Writing in 2001 about British cinema in the ‘Celtic fringe’, Martin McCloone highlighted the ‘reimagining’ and ‘reworking of national or regional tropes and stereotypes’ that was taking place. He noted, ‘if many of these are inventions of the metropolitan centre, nevertheless their reinterpretation impacts upon a concept of Britishness, which is already under pressure…the peripherality has moved towards the cutting edge of contemporary debate’ (quoted in Blandford 2007: 11). McCloone was writing in the aftermath of political devolution in Scotland and Wales in 1999, yet in reality Britishness had been under pressure for at least three decades, and its reimagining was something that was not solely confined to the first years of the twenty-first century. As we have seen, despite often justified criticism of its London centrism and centralized bureaucracy, the BBC played a central role in this reimaging thirty years earlier. With no ‘national’ theatres in either Scotland or Wales, let alone film industries, the BBC was undoubtedly the major institutional patron of Scottish and Welsh cultural life. Although there were undoubtedly many shortcomings, not least in the amount of programmes produced outside London, the changes in the 1970s were emblematic of the Corporation’s response to broader societal change. As Jean Seaton (2007: 42–43) notes, the BBC,

has repeatedly metabolised Britishness. The Corporation, in competition with other public service programme makers has reflected the mutating condition of the nation. This is the bedrock of everything it has achieved. Yet it has also added something to the reflection. The spectacle of being British that public service broadcasting has provided has, at its best, added careful thoughtfulness to the image, and an empathy with the audience that is like the responsiveness of a market, yet driven by other values. The BBC has done this as an institution, with principals and habits of working and things it fears to get wrong, standards that it applies to British life, ambitions and a worrying away at problems, not just as a ‘broadcaster’.
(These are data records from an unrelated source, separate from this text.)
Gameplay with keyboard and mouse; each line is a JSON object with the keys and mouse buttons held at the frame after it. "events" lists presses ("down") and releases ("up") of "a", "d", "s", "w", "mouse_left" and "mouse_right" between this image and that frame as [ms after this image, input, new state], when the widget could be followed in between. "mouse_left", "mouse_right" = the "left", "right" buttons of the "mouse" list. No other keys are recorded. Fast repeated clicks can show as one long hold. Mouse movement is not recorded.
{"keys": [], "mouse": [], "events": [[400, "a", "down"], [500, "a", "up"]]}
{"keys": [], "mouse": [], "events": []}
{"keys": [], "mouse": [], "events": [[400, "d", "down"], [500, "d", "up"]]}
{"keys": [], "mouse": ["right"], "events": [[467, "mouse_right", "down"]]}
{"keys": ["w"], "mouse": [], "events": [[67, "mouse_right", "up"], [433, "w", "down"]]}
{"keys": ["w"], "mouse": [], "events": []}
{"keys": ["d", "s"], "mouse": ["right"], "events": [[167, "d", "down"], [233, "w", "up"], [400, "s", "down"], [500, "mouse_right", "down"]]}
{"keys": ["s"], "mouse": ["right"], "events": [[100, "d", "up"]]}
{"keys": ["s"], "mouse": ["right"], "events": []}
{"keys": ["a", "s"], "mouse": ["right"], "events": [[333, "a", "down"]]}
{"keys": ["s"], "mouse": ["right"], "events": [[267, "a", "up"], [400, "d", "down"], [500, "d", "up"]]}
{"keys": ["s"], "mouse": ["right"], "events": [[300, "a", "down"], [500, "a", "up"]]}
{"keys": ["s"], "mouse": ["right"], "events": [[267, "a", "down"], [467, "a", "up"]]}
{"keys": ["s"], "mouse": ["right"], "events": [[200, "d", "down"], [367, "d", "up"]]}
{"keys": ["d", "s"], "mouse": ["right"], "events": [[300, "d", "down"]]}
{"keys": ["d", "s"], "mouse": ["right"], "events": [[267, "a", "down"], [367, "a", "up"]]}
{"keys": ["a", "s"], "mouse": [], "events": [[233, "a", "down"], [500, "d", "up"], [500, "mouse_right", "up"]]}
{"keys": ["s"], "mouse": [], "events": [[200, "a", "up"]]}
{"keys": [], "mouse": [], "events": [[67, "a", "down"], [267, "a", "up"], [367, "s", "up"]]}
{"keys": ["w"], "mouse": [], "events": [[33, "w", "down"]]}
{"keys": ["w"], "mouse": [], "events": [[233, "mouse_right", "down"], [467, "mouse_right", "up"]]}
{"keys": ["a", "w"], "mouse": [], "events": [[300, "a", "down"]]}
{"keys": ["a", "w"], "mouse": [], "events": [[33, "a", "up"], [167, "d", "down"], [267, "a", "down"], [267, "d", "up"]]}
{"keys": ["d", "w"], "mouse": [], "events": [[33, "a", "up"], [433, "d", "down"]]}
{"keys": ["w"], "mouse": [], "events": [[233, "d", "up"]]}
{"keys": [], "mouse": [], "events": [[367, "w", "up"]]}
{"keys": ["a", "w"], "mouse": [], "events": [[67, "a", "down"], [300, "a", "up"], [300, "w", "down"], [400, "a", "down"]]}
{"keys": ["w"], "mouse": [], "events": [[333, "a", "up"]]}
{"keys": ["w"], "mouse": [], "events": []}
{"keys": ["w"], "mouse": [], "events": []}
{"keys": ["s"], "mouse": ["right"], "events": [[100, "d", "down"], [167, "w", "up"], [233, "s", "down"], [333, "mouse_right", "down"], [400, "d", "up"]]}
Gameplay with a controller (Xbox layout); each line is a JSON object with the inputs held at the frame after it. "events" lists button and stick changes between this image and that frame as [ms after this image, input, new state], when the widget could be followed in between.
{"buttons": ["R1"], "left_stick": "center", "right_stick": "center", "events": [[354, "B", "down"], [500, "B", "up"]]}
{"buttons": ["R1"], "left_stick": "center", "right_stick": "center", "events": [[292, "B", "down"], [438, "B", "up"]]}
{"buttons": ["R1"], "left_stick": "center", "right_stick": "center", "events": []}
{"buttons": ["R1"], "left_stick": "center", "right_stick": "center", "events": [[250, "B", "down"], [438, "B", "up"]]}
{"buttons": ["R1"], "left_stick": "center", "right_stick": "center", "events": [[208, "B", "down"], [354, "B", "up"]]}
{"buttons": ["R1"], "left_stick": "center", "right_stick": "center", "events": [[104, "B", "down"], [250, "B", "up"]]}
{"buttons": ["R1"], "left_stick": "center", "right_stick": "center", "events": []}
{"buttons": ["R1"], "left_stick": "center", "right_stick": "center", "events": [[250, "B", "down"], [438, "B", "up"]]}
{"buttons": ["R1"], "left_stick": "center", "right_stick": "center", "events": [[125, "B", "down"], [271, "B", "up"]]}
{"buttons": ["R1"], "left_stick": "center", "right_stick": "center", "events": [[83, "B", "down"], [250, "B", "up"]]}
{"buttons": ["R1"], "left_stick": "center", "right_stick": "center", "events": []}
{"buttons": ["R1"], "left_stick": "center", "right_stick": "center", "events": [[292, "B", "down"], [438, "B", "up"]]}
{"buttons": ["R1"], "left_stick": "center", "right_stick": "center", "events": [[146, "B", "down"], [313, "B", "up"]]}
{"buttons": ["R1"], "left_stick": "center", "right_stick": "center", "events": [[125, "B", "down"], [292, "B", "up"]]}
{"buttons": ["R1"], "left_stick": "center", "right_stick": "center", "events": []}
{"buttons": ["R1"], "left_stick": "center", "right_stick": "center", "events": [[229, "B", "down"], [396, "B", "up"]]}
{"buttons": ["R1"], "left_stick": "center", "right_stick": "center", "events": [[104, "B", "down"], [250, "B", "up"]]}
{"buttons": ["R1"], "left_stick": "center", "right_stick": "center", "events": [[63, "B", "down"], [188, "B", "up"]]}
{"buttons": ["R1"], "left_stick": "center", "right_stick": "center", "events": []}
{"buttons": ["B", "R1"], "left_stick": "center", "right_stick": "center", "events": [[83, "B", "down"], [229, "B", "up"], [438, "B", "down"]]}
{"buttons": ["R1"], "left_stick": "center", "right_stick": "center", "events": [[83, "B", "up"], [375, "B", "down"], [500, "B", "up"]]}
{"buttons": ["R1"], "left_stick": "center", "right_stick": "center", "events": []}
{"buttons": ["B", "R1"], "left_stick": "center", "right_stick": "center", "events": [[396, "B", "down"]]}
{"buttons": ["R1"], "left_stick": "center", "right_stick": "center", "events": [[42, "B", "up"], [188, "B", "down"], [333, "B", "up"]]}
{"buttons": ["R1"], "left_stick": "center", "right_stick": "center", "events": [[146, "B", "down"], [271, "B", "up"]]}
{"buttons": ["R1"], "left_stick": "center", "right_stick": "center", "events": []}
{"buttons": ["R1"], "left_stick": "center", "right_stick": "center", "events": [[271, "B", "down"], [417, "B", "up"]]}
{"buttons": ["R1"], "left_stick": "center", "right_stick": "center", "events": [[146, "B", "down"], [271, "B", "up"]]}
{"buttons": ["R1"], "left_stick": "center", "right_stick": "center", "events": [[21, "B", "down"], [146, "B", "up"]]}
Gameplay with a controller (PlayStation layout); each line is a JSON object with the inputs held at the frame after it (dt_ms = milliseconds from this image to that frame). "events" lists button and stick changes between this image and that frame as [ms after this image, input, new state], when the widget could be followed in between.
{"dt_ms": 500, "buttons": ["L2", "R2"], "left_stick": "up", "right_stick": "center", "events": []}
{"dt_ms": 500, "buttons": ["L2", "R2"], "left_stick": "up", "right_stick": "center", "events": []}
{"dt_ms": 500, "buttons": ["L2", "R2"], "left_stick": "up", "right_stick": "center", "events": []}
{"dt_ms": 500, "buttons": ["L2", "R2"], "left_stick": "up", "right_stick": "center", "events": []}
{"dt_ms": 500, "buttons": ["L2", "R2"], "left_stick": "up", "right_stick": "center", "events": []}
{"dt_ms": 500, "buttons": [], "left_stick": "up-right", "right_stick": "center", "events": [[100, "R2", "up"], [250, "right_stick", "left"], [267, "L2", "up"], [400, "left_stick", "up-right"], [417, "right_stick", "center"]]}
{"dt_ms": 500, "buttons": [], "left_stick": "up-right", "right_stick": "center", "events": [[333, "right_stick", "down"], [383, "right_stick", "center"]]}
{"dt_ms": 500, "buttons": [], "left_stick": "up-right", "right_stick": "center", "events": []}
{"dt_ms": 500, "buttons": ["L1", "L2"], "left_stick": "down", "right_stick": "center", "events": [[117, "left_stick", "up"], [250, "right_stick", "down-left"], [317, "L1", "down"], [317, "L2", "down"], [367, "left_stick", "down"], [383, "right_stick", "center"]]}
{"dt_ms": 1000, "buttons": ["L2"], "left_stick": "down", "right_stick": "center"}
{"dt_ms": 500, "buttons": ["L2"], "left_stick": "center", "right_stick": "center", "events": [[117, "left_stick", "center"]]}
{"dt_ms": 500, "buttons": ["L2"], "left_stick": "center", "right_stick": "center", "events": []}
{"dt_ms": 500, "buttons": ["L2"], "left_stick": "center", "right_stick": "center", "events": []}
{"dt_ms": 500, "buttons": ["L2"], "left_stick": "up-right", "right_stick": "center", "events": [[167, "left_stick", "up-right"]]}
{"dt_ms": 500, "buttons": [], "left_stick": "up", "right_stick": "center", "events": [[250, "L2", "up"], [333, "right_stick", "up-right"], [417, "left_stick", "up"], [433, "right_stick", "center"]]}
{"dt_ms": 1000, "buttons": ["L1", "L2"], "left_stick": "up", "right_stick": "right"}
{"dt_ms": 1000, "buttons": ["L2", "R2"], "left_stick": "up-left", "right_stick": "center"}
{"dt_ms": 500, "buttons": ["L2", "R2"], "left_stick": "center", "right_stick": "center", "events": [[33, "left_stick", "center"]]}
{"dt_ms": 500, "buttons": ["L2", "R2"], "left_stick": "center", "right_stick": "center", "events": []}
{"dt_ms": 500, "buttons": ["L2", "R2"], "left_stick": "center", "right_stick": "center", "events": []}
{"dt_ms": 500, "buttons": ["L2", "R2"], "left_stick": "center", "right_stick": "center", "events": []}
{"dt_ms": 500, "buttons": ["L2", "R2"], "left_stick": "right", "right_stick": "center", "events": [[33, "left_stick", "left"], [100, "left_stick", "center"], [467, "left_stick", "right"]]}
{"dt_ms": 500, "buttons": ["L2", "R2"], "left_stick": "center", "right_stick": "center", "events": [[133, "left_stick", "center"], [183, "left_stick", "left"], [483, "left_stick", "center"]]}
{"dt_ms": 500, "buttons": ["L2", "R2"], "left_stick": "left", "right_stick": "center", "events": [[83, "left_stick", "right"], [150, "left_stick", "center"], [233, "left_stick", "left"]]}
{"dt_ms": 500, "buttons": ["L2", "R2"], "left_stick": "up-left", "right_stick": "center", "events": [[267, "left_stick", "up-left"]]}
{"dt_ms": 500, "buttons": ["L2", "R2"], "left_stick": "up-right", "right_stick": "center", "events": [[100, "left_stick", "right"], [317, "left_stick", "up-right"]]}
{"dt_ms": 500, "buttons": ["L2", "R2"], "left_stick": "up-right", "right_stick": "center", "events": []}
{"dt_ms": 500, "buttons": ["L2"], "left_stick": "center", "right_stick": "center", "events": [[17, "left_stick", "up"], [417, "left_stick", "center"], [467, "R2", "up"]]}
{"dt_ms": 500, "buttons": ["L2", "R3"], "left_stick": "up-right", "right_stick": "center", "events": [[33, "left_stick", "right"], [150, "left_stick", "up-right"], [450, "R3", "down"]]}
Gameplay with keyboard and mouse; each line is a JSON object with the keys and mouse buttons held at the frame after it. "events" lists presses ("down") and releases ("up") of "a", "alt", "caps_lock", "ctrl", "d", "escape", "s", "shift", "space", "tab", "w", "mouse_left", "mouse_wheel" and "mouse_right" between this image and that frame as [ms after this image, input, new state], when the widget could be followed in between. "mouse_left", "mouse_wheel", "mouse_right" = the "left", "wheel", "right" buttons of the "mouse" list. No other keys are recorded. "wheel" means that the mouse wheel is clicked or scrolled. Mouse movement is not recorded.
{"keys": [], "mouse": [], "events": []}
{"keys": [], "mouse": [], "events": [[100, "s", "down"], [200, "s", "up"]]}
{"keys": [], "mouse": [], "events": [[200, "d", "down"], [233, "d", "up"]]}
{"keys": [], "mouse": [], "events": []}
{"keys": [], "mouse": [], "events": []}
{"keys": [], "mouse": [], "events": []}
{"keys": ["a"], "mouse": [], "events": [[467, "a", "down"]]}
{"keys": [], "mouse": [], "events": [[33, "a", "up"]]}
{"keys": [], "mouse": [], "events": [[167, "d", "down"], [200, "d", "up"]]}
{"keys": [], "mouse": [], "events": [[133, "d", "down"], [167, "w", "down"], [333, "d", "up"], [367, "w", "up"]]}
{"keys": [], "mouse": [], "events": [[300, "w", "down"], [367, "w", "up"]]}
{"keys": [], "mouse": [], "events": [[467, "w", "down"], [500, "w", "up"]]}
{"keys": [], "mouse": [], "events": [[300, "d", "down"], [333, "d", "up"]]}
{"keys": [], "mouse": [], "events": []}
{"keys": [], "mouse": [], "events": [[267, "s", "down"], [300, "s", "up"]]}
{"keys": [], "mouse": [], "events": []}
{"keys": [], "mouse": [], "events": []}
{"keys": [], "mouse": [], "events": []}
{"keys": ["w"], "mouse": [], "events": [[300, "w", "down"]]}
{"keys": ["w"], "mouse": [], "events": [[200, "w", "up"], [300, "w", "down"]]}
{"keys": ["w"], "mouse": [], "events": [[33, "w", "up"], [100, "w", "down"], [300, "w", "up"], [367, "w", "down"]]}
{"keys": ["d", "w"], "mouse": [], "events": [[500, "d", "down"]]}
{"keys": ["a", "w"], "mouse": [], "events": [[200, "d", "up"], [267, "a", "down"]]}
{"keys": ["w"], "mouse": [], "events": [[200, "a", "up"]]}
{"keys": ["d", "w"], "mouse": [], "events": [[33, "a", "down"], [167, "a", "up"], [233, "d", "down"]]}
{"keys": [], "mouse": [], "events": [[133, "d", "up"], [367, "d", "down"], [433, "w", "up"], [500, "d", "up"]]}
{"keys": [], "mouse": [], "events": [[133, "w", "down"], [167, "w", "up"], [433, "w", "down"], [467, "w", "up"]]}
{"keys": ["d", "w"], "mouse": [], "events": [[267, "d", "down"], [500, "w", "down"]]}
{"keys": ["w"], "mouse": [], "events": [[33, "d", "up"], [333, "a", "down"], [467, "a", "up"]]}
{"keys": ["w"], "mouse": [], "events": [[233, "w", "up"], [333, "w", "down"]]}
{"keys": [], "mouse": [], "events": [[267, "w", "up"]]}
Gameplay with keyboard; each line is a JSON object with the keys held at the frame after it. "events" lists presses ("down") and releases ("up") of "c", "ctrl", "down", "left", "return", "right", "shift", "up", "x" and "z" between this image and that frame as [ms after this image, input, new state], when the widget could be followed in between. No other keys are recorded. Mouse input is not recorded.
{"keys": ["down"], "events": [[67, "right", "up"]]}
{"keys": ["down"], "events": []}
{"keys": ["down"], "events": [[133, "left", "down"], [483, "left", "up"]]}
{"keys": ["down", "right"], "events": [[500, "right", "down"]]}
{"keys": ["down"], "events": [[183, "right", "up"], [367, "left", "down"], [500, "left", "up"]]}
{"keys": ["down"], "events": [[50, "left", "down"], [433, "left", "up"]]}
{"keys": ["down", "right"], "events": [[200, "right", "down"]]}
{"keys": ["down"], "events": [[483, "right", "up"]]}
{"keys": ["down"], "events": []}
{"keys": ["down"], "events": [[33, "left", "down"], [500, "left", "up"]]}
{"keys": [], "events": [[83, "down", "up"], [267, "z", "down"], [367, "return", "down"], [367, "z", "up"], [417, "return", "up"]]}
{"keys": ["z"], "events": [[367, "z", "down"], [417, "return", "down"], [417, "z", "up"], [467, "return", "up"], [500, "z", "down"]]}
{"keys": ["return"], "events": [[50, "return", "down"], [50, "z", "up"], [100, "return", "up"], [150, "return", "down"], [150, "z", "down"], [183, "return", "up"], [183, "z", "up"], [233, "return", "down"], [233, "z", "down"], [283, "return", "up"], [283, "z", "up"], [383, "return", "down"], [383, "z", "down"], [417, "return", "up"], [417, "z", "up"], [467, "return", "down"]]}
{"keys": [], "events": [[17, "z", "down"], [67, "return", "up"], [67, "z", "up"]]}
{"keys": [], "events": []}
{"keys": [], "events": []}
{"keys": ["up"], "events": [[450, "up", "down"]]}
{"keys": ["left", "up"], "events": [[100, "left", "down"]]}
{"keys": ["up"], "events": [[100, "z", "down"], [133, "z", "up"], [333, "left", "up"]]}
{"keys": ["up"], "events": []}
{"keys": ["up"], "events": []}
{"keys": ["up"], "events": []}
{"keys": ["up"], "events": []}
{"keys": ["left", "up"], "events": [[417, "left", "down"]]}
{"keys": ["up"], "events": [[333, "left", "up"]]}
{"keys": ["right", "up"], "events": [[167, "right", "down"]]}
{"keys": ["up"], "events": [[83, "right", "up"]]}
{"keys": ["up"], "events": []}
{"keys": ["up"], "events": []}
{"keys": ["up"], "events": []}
What in effect this chapter has highlighted is one aspect of the continuing debates about the Britishness of the British Broadcasting Corporation. Although such debates have again been accentuated by the success of the SNP in the 2007 Scottish Parliamentary elections and, for example, by the decision of the BBC to relocate production facilities away from London to Salford, as we have seen, their genesis can be traced back at least forty years. Indeed, although the idea of a homogeneous British culture has quite rightly long been considered problematic by academics, the role of the BBC in simply reinforcing a common culture has not. It is perhaps time that greater attention was paid to the Corporation’s considerable role in reflecting the diversity of British life, not simply its role in homogenizing it.

Notes

1 At the October 1974 General Election, the Scottish National Party returned eleven MPs to Westminster.

2 The headquarters of the BBC in Scotland until 2007.

3 Alasdair Milne, interview with author, 19 May 2006.

4 Christopher Irwin, interview with author, 11 March 2006.

5 BBC WAC Governors Press Cuttings 6.12.1975–1.6.1978, Fay Young, The Scotsman, 8 March 1976.